Abstract:
Objective This paper investigates the high-precision control challenges associated with the autonomous recovery of an autonomous underwater vehicle (AUV) by a dynamically moving docking base. During the docking process, the recovery performance is significantly affected by complex underwater environments, including time-varying external ocean currents and inherent model uncertainties. To address these challenges, this study aims to propose a robust double-loop control strategy designed to achieve rapid, stable, and precise pose alignment between the AUV and the moving docking base under constrained conditions.
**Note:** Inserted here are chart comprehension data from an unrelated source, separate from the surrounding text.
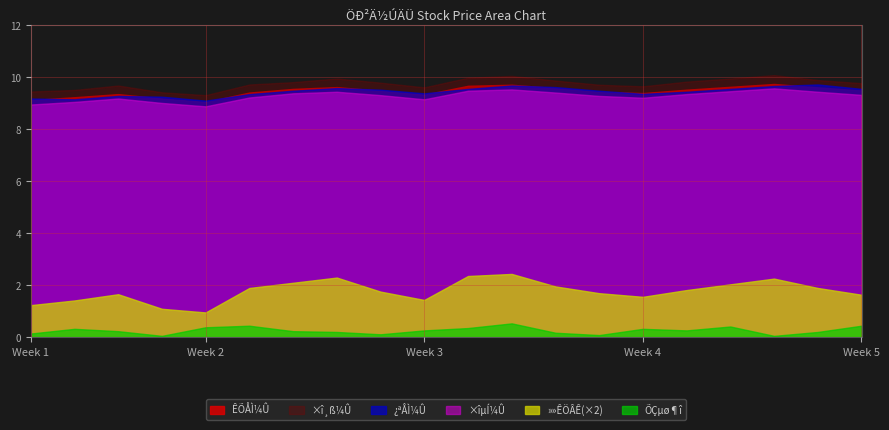

What is the difference between the highest and lowest values at Week 4?

9.3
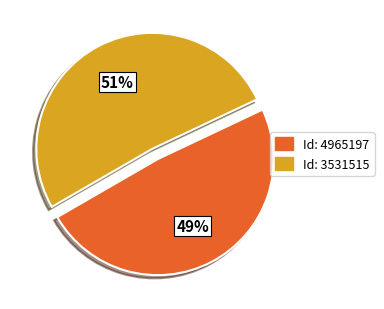

To the nearest percent, what is the average slice percentage?

50%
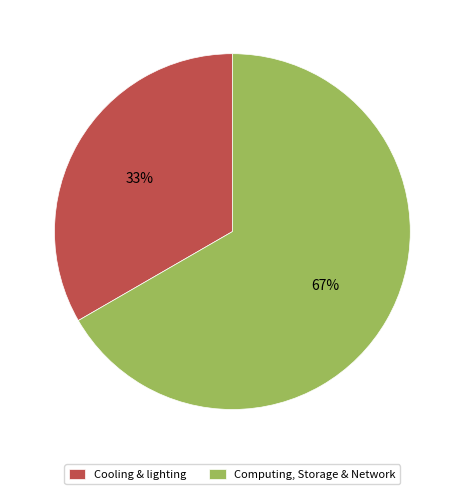

What percentage is the Cooling & lighting slice, to the nearest percent?

33%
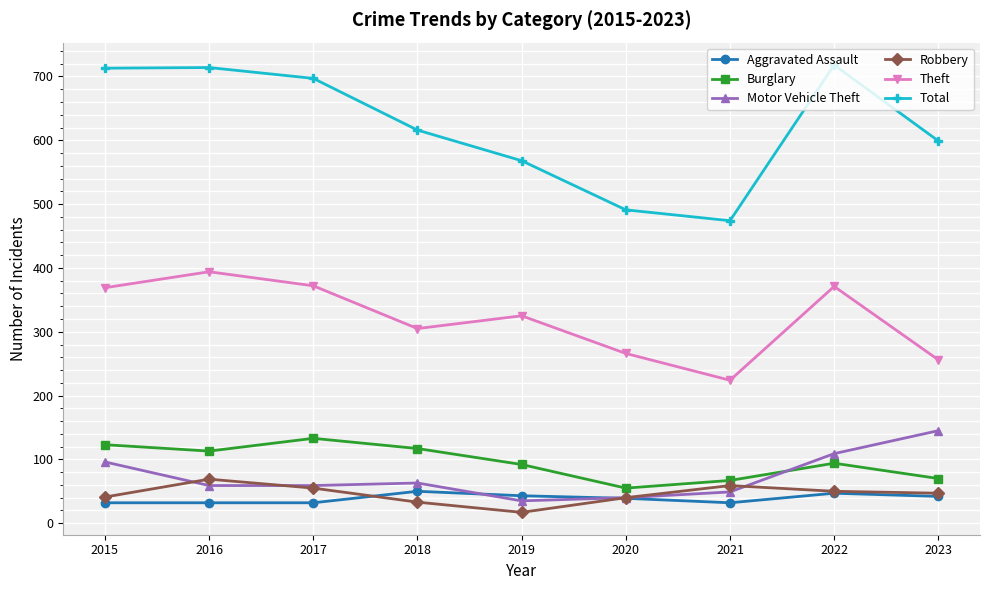

What is the sum of all Total values?

5590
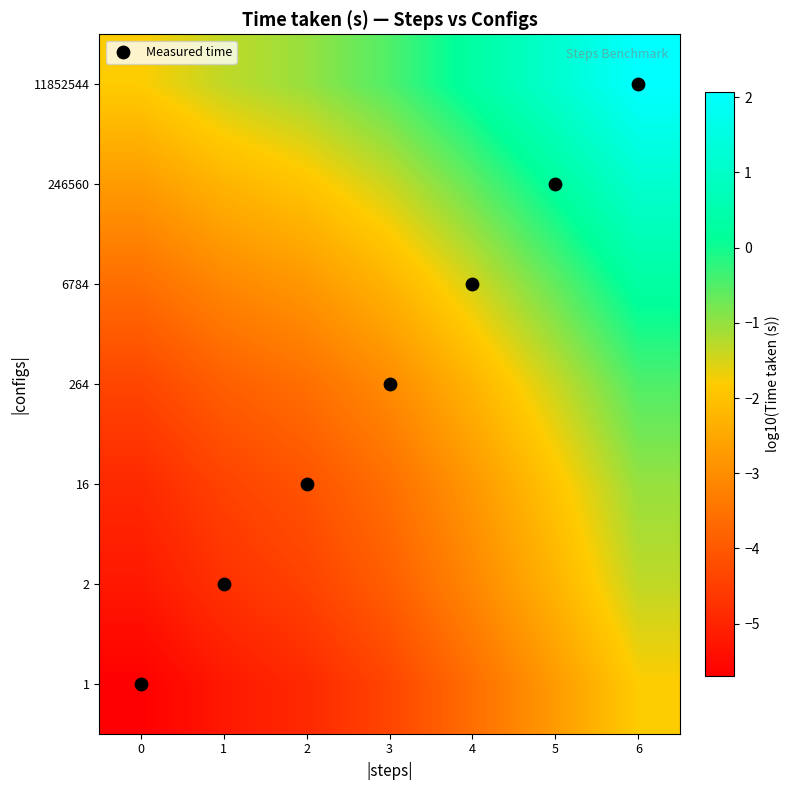

Which category has the highest value across all series?

6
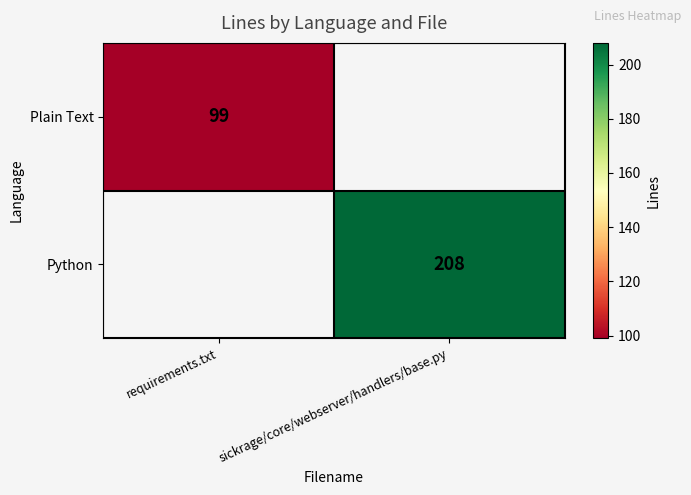

The value of Plain Text at requirements.txt is 99. True or false?

True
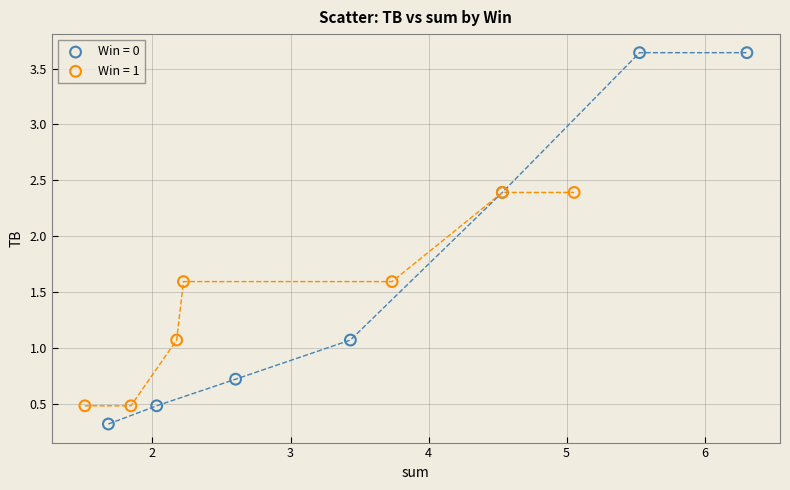

Which series has the largest Y range (max minus min)?

Win = 0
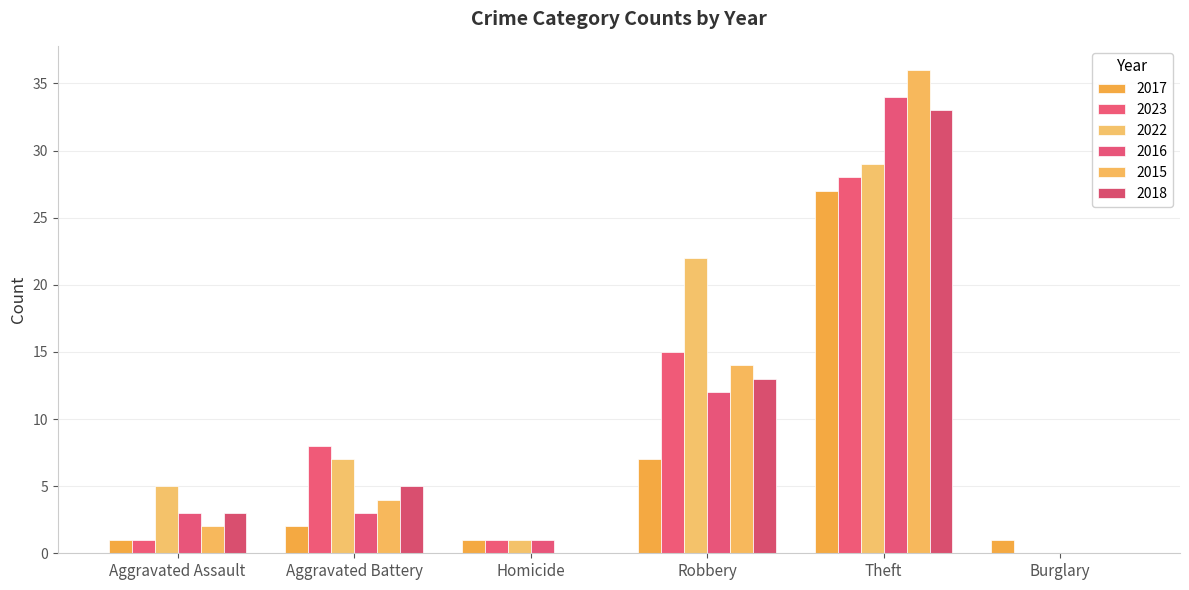

What is the total value across all series at Theft?

187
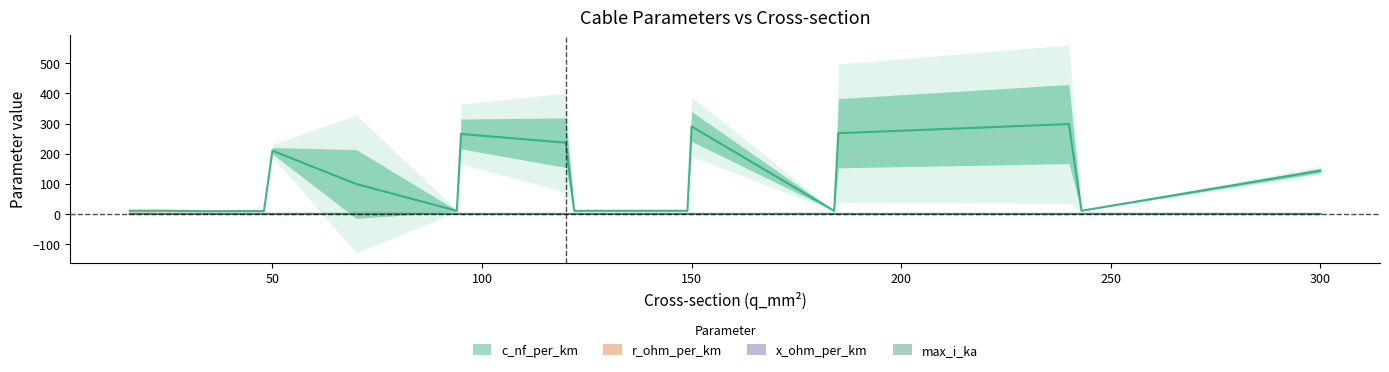

Which series has the largest total across all categories?

c_nf_per_km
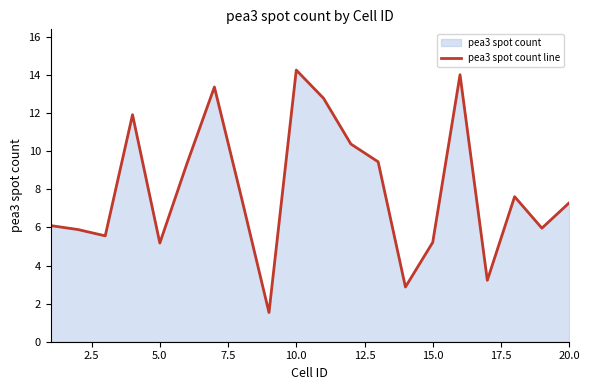

What is the difference between the maximum and minimum values?

12.7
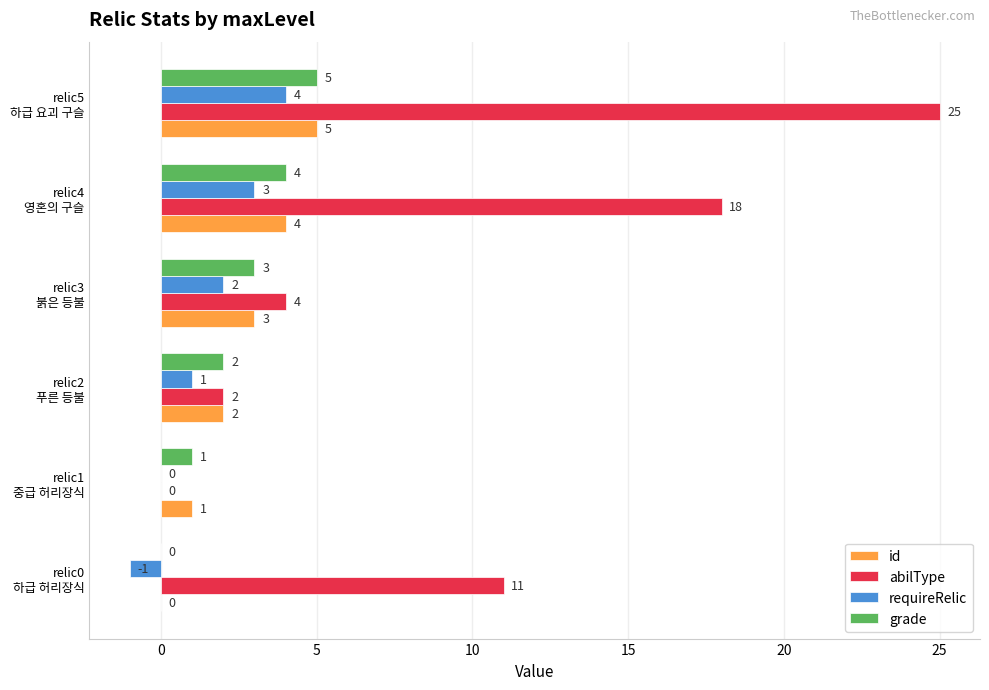

Which series has the largest total across all categories?

abilType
Method Using the "White Dolphin 100" docking system as the primary research platform, a 5-DOF motion model is established to formulate the dynamic docking problem. The proposed control architecture consists of an outer kinematic loop for pose error regulation and an inner dynamic loop for velocity tracking, utilizing an adaptive fast nonsingular integral terminal sliding mode control (AFNITSMC) strategy. Specifically, a fast nonsingular integral terminal sliding mode surface is designed to ensure finite-time convergence of the system states while effectively eliminating the singularity issues inherent in conventional terminal sliding mode control methods. To enhance robustness, an adaptive lumped disturbance estimation law is incorporated to online estimate and compensate for uncertainties—such as model parameter mismatches and time-varying ocean currents—without requiring any prior knowledge of the disturbance upper bounds. Furthermore, a boundary layer technique is introduced into the switching term of the control law to mitigate the chattering phenomenon, thereby protecting the mechanical actuators. The stability and finite-time convergence of the overall closed-loop system are rigorously established using the Lyapunov stability theory.
Results Extensive simulation studies were conducted using the hydrodynamic parameters of the "White Dolphin 100" docking system to validate the effectiveness of the proposed control method. The simulation scenarios accounted for 20% thrust saturation limits, time-varying ocean current disturbances, and 20% perturbations in model parameters. The results indicate that the AFNITSMC method achieves rapid pose convergence within 10 seconds, with specific convergence times of 4.6, 7.0 and 9.39 s in the longitudinal, lateral, and vertical directions, respectively. This performance significantly surpasses that of the baseline nonsingular integral terminal sliding mode control (NITSMC), which required much longer intervals to stabilize. Regarding steady-state accuracy, the mean absolute errors (MAE) for position were measured at 0.142 cm, 0.103 cm, and 0.0397 cm, while the attitude errors were 0.012° and 0.054°. Compared to the NITSMC method, the proposed method reduced position errors by 75.7%, 87.6%, and 95.3%, and attitude errors by 96.5% and 62.2%, demonstrating its superior tracking precision and robustness.
Conclusion The proposed AFNITSMC exhibits excellent control performance and promising engineering application prospects in addressing the dynamic base docking problem under external disturbances and model uncertainties.